I would consider what is behind the request to have it that way first.
Is it really an active user with username+password what should be being set up in the first place? i.e. perhaps the user should be receiving an email with a link to activate :)
When does the sensitive information comes into the system? Assuming it is input by the user, just have an activation step where the user changes the password (or is the first time (s)he has a password for that matter).
Notice that if you are working with sensitive information, it is likely there is a law relating to it. I would also look into that, if it is illegal it makes for a strong case, and in that case you should Really consider saying plain no (explaining the reason first of course).
Did he say they had to be all lowercase... Did he explicitly say they had to not include numbers...
You should hack into his account. Then he will know why username=password dont work.
I've run into this before, where they didn't want to use a secure password &/or lock down their computers.
Then it happened our website had been hacked into (not b/c of a password breach, but b/c of flawed component/module for the CMS that we used - but that's a different story) and in a few different occasions, people have logged into the exec's computer to view a few inappropriate things.
The reason for this explanation is to say that it wasn't until this and a few other case studies that I brought to their attention that they understood just how important it is for secure passwords.
As a solution, you may try to do some research on case studies where a breach has occurred on systems or sites where the information stored or protected wasn't terribly important, but the damaged cause and money it took to recover was substantial - such as someone setting up a phishing scam on your site, the holding hostage a server or site & having to wipe clean the whole box to start over, or some other type of breach.
Anyways, take it for what it's worth.
Email him your concern (in a non-aggressive way). Give the logical attack vector, reveal what will be exposed. Close by asking for his confirmation taht this is his instruction. Then send to him (only him, as previously suggested)
Email archive both your original email and his confirmation. This will cover you if something happens.
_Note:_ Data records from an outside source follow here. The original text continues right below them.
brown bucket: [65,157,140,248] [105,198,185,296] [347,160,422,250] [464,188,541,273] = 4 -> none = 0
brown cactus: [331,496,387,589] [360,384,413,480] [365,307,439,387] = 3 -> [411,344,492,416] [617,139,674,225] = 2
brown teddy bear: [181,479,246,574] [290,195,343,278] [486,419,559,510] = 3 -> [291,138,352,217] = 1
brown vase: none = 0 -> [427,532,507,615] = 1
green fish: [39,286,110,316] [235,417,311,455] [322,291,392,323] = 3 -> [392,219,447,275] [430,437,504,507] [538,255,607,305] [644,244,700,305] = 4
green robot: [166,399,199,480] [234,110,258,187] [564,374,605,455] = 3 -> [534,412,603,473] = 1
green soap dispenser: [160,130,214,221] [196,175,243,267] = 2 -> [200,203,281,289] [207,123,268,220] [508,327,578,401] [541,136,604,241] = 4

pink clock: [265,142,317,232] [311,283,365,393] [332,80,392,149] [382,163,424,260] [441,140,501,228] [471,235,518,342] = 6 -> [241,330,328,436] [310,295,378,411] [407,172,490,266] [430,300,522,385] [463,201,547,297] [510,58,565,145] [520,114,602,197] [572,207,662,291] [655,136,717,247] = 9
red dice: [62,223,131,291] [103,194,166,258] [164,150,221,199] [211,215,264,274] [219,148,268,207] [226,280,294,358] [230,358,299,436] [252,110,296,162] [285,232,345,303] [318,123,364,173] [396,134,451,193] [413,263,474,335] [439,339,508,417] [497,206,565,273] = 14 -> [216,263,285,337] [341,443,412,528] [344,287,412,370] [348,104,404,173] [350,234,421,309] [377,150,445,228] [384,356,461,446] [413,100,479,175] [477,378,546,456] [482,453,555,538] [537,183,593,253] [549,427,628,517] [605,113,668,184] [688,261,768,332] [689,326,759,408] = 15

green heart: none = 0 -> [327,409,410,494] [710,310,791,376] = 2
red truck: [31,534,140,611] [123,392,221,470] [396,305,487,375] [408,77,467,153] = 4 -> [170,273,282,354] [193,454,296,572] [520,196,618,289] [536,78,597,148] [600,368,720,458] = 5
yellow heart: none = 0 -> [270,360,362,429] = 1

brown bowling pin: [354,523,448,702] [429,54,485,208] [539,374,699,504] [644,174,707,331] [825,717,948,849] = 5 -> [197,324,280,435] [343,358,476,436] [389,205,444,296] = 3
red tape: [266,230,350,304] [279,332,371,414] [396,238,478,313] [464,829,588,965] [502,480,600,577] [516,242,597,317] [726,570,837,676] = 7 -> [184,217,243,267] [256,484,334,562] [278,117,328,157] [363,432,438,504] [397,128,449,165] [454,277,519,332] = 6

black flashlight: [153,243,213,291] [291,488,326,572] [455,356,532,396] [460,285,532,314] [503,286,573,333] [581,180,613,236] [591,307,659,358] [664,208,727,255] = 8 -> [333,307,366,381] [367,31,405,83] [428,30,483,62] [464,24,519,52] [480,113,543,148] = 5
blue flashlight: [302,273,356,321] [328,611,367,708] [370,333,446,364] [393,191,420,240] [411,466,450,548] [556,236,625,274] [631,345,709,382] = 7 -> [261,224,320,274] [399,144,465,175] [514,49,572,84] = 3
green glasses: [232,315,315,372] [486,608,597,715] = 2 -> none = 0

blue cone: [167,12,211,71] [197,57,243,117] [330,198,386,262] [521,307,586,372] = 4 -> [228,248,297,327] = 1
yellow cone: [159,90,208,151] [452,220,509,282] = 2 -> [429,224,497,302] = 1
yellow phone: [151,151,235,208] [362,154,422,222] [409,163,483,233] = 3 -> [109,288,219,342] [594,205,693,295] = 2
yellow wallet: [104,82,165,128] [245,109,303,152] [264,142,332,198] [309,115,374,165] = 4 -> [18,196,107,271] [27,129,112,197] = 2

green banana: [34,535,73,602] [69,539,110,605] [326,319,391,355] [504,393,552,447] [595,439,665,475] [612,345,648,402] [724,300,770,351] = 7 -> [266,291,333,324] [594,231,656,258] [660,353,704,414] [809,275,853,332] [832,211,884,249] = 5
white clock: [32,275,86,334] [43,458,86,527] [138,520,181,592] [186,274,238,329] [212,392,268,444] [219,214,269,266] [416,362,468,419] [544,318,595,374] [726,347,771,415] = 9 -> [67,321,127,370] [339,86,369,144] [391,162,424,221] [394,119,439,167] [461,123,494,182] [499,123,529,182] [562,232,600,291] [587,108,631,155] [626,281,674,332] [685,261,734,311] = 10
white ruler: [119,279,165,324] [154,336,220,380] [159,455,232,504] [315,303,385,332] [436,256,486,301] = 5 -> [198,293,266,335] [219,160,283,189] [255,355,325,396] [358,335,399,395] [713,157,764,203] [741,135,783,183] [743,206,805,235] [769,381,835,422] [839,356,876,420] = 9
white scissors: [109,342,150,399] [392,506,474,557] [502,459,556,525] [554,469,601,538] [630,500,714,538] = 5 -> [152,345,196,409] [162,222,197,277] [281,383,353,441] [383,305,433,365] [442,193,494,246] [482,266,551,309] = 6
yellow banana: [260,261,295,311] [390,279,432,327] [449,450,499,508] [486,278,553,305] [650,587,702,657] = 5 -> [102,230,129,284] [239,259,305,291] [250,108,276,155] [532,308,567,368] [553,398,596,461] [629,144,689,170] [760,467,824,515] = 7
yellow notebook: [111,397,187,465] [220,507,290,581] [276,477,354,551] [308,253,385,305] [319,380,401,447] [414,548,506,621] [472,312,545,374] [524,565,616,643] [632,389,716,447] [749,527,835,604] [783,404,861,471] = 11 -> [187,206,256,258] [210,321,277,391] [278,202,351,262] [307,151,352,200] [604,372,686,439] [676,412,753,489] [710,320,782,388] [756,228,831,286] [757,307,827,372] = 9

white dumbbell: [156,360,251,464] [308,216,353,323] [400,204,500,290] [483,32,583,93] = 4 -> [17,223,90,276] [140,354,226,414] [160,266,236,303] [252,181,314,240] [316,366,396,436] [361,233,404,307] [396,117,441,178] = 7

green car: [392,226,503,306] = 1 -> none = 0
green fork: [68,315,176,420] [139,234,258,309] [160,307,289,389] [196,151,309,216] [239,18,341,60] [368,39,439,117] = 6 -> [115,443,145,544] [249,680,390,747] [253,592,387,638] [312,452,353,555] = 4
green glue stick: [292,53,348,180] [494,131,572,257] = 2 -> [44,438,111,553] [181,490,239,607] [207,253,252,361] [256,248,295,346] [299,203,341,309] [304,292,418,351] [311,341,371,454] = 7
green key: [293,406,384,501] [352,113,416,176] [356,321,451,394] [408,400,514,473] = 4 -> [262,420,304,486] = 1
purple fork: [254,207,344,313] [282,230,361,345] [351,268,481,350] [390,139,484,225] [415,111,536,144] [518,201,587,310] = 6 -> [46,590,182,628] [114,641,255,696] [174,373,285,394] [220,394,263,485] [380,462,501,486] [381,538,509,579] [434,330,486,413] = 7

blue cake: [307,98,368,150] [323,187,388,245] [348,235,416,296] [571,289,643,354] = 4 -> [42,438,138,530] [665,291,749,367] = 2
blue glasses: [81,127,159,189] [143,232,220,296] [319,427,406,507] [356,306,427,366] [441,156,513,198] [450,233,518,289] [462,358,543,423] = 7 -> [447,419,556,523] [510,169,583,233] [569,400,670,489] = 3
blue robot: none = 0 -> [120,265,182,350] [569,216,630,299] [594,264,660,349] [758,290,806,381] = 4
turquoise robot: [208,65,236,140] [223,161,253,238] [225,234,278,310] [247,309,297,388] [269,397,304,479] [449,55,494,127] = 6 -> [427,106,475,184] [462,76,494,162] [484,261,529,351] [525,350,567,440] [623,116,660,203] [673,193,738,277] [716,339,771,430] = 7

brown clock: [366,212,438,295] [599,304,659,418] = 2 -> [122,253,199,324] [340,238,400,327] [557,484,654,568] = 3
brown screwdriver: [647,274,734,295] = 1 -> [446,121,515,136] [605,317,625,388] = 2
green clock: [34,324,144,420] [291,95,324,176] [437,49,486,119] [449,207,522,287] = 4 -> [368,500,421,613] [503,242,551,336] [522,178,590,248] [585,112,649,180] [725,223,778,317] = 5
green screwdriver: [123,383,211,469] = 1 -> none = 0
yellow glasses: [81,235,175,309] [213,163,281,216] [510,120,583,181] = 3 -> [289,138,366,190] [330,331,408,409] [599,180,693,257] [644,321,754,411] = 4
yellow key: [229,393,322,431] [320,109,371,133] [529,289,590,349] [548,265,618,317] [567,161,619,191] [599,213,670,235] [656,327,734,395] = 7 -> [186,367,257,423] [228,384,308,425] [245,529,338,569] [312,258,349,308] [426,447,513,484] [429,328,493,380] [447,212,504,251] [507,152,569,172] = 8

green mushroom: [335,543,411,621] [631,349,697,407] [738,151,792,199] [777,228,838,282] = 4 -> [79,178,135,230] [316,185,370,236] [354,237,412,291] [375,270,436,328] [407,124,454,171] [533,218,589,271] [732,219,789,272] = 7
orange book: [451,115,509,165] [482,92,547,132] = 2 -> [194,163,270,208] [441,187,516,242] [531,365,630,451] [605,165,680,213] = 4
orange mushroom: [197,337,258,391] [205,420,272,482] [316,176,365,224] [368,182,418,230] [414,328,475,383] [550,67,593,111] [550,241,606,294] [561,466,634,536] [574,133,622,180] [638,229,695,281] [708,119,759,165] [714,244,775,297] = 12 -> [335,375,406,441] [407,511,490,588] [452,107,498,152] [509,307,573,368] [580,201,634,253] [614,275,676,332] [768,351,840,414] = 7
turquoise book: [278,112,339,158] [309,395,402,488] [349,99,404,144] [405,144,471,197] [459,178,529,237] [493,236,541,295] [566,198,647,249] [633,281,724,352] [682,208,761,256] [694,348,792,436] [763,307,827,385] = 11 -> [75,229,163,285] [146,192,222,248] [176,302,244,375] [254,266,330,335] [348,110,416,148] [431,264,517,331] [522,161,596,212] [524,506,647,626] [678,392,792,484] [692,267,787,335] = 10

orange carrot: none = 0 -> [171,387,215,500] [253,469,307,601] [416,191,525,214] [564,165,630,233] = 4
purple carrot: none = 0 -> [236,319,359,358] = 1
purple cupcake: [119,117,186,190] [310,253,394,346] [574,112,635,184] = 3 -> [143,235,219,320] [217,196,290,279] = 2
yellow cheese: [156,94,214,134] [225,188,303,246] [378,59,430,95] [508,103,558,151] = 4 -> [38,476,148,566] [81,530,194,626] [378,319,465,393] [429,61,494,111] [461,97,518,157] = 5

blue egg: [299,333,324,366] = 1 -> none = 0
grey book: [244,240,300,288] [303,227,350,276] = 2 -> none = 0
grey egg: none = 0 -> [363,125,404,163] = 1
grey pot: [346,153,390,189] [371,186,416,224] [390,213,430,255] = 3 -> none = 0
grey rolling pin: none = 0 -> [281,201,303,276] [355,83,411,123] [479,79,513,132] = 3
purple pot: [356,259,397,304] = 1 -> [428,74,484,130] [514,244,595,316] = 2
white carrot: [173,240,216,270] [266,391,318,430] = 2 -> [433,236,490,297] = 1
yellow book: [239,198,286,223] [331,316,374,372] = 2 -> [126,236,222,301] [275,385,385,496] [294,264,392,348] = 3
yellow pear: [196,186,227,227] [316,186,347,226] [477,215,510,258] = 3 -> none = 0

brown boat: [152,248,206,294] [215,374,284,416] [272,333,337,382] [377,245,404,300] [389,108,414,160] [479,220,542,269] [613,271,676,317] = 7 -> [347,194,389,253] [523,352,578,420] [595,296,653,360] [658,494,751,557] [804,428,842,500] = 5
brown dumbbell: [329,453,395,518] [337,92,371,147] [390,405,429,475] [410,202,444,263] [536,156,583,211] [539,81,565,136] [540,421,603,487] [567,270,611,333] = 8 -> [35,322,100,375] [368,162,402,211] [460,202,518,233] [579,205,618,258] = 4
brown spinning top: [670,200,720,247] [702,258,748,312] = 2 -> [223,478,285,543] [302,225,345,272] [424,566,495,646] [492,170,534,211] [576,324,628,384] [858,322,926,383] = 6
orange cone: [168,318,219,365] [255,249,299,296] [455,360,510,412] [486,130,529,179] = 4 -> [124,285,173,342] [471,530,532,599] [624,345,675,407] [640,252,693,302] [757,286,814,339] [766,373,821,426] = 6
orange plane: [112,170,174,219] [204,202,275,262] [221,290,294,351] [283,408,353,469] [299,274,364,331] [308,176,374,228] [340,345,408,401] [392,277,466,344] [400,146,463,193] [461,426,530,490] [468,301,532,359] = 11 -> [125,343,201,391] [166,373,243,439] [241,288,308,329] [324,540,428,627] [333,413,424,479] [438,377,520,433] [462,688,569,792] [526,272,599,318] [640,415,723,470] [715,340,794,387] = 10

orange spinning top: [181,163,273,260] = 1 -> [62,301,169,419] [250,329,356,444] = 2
A few things come to mind that you might want to share with your boss -
The biggest security threat isn't outsiders, it's the folks you work with. If there has been someone fired with cause since you've been there, bring that up with your boss - "What if XXXX had access to other people's accounts?" That person many not steal data, but they may try to vandalize the system or mess with data out of spite. Or could they even share that data with a competitor?
Propose a somewhat stronger default as a compromise - username and 4 digits of home phone number. It's not much stronger but it does make guessing a little harder.
People can make fairly secure passwords by using mnemonics. However, you need to train people in how to do that. Offer to hold a session with your users on how to create secure passwords. Honestly, it's not just good for where they work but for anyone who shops or banks online. Something that's easy for IT people who have to juggle multiple passwords may be harder for others.
BTW, I found a nice javascript generator of mnemonic passwords.
http://digitarald.de/playground/mnemonic-password-generator/
I've found situations where a password is shared by several people, because sometimes security is less important than other stuff. Specially in intranets.
A solution can be to store the IP address of each user. It's a security measure closer to security cameras than to locks, but it might be enough for what your boss has in mind.